Xinjiang is known for its raisins and dried fruits in general as well as its nuts and bread. Yum yum. They grow these yellow/gold grapes that make very sweet greenish yellow raisins. It was great fun going to all the stalls at the market and trying the dozens of different varieties of raisins.
We only spent one night in Urumqi and then flew to Kashgar (喀什)near the border of Kyrgyzstan and Pakistan. On Sunday we went to the Sunday market/bazaar and the animal market, which only happens on Sunday. People come from all around with animals in the back of their truck and buy and sell. There were the typical cows and sheep and goats, but also camels! They sell for 10,000 RMB. Lamb is a big food staple in Xinjiang- they have it in pretty much everything. Despite my aversion to meat I tried the lamb on a few occasions and it was pretty good. One ubiquitous dish is called zhua1fan4 (抓饭)and is made of rice with two types of carrots and lamb all kind of fried together. They're also really big on yogurt.

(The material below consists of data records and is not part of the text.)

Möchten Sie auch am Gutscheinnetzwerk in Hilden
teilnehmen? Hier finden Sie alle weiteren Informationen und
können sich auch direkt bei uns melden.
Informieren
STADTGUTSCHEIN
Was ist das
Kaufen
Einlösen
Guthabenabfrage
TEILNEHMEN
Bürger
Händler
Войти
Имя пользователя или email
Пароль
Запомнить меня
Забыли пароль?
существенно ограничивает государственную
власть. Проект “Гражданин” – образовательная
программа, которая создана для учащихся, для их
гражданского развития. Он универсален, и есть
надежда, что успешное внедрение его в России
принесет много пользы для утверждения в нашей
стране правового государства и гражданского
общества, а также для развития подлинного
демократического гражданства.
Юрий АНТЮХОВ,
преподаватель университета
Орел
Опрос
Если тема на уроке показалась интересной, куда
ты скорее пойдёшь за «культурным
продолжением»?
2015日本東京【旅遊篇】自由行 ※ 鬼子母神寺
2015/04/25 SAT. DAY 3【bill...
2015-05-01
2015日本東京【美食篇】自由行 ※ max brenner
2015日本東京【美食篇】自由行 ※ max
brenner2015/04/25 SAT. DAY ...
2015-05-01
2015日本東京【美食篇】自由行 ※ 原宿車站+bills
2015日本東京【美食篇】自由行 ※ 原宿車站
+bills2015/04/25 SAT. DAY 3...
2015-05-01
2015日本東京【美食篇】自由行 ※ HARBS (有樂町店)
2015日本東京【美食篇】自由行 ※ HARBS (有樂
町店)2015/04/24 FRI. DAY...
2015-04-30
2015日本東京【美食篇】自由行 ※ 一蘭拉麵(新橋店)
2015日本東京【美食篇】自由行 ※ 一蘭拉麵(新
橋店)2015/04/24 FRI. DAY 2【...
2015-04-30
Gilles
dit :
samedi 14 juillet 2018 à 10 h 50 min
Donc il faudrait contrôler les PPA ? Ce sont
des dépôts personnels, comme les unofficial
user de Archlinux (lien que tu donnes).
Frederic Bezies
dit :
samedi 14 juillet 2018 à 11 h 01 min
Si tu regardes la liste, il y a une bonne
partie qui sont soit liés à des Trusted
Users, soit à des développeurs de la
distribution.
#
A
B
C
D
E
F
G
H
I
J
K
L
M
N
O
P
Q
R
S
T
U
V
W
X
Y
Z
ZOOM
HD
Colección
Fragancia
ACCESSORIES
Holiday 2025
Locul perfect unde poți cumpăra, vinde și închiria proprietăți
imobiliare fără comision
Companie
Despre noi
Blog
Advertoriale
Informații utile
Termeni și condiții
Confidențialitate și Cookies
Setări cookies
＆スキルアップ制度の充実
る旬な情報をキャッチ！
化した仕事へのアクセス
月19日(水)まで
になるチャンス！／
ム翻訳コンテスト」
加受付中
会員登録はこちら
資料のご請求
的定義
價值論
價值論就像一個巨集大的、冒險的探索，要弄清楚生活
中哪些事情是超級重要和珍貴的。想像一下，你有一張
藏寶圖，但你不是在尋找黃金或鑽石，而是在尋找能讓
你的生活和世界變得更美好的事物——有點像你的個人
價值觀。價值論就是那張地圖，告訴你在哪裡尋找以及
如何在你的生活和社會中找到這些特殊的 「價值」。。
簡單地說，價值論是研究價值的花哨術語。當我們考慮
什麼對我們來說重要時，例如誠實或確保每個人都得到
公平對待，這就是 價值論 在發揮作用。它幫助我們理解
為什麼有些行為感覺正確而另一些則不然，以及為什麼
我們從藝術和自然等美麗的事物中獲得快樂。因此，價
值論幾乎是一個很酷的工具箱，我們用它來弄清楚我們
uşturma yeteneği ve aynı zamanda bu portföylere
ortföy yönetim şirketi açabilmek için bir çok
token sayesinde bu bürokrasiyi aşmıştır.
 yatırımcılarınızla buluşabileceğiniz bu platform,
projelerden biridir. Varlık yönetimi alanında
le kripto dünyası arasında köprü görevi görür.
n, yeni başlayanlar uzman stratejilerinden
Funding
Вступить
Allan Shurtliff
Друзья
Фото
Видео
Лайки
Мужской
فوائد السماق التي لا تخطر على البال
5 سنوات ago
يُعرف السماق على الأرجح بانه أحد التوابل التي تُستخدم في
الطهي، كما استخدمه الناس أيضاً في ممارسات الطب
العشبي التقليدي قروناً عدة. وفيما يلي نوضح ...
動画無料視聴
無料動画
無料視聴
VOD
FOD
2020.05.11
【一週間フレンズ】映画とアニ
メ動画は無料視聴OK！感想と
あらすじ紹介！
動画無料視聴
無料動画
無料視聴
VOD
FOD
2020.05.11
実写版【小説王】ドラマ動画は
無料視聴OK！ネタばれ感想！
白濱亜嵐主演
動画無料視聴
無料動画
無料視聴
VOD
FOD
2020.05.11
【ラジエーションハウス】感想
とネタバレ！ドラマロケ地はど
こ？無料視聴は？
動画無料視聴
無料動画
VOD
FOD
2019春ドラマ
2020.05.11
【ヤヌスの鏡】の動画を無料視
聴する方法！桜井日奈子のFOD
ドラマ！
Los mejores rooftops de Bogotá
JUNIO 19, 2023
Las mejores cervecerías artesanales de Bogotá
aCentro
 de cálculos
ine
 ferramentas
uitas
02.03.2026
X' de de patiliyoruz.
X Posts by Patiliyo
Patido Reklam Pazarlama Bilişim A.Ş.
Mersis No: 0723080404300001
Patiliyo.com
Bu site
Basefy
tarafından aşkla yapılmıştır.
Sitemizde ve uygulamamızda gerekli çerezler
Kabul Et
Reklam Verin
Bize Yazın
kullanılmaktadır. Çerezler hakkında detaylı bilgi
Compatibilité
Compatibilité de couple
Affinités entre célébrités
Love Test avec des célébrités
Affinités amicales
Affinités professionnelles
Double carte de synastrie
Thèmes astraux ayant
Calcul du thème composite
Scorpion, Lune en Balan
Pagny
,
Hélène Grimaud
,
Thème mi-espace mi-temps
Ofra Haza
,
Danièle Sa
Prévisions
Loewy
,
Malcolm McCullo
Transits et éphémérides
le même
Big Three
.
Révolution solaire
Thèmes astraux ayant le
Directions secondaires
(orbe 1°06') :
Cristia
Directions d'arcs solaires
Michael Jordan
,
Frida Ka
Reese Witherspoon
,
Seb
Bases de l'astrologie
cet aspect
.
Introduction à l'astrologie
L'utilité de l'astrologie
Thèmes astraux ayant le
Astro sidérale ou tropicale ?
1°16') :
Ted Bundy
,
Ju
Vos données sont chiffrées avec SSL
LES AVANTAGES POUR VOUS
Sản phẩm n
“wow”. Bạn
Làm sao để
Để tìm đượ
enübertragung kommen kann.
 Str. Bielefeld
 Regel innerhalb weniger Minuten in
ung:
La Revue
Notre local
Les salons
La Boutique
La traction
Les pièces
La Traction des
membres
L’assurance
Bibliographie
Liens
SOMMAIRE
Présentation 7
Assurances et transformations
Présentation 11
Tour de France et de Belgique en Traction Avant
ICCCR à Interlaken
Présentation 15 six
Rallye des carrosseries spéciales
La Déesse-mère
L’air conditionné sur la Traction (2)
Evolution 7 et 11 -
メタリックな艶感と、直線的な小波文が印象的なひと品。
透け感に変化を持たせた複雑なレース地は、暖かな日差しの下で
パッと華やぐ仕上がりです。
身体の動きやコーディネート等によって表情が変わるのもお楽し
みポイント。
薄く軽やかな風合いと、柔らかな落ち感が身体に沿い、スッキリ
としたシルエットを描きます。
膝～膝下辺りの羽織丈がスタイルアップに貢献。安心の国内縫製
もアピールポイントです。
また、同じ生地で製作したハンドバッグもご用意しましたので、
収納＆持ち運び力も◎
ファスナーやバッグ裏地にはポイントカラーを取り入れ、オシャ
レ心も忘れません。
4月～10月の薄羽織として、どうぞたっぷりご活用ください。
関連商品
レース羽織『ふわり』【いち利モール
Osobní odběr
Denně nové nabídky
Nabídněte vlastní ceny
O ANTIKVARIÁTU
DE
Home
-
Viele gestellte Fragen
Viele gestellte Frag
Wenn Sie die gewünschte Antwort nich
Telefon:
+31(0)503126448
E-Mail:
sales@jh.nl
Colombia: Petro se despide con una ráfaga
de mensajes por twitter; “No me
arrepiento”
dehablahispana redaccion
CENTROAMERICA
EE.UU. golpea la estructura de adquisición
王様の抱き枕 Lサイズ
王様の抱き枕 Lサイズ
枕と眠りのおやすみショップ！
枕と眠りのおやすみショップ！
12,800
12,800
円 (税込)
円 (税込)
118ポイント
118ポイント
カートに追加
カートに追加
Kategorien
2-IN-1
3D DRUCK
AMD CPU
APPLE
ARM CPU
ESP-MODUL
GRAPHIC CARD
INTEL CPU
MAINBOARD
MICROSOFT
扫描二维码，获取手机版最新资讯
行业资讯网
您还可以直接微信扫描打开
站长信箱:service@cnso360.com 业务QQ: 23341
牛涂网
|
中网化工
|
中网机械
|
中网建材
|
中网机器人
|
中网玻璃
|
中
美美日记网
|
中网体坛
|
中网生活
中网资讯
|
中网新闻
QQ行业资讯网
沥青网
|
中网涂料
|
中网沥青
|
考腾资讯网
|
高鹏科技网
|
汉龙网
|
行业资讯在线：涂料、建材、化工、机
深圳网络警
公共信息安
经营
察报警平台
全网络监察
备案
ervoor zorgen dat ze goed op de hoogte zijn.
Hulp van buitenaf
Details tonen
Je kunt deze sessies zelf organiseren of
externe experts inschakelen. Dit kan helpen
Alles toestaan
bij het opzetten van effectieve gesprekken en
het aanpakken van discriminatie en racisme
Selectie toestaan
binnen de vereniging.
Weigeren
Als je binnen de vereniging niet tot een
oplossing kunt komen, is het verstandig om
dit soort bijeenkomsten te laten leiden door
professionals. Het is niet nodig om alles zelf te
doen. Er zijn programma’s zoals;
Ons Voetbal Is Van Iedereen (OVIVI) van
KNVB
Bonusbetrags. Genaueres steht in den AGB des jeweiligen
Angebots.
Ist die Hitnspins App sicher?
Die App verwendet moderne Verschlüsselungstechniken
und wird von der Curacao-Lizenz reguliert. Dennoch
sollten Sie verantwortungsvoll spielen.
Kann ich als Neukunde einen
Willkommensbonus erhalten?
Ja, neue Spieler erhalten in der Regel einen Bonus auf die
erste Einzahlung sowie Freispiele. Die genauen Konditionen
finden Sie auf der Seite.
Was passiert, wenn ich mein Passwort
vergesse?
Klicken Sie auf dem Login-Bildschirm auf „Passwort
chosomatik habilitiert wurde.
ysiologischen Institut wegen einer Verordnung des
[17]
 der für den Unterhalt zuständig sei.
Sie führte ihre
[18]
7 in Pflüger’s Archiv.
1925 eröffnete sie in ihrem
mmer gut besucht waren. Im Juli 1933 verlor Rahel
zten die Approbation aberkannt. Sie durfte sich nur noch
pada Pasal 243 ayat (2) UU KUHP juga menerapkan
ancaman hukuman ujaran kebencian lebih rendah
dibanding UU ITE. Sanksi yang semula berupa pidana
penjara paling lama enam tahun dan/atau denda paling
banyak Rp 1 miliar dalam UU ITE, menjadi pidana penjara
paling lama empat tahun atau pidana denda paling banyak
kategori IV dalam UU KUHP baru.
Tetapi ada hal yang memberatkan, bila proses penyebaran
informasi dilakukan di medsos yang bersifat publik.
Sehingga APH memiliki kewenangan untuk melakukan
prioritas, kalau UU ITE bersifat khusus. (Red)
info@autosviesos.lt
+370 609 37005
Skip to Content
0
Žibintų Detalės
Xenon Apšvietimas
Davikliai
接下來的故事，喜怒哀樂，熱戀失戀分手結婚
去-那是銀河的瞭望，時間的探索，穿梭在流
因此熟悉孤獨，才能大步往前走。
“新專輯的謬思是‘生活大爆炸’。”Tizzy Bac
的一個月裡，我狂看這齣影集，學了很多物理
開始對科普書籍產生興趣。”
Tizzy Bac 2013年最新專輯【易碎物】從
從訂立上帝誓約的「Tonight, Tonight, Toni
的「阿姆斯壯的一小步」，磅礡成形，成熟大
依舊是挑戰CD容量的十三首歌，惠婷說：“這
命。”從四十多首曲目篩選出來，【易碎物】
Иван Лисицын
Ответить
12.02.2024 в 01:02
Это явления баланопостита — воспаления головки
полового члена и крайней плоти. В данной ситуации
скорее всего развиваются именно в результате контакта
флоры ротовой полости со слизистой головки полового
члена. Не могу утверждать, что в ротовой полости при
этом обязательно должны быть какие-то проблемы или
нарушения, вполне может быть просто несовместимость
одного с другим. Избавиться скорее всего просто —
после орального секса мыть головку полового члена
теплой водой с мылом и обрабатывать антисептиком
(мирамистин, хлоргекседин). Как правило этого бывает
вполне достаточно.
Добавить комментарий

The next day we went on a two day tour to Karakul Lake, which is even close to the border of Kyrgyzstan than Kashgar. Surprisingly (to me, at least) both Kashgar and Urumqi were really polluted, so it was nice to drive out of the city and into areas with blue sky. There were three of us from Nanjing and then we met an Australian at the hostel in Kashgar, so the four of us went on this expedition together. Our driver was a really nice old-ish Uygur man who spoke Chinese fairly well and never seemed to get cold. He took us to a Kyrgyz family's house for tea (actually yak milk) and bagels, which was really nice, even though we couldn't really understand what everyone was saying. Then we passed by a wedding celebration which involved a lot of men on horses and a dead lamb thet they were all trying to pull in different directions.
That night we stayed in a Kyrgyz family's stone house by the lake. They made us dinner and gave us many many blankets, which were all necessary because when the fire went out, it was very cold inside. This whole area is a desert, so they collect water from mountain streams that drain into the lake. It's also at around 13,000 feet and this altitude can definitely be felt when trying to walk uphill. We spent the next day hiking around the lake, which was beautiful and then driving back to Kashgar.
Eventually we made our way back to Urumqi and went to see Tianchi (天池)a lake a few hours outside of Urumqi. This lake was also beautiful, unlike Karakul, it was surrounded by pine trees and a foot or so of snow, which made it look almost like New England in the winter. Unlike all the Chinese on our tour, we opted to walk (gasp) up the road to the lake instead of paying the ridiculous fee of $14 for a 5 km ride. It was really nice to be outside in clean, fresh air and see the cows and sheep grazing by the side of the road.
On Friday we flew to Shanghai and stayed for two nights and finally took the train to Nanjing on Sunday morning.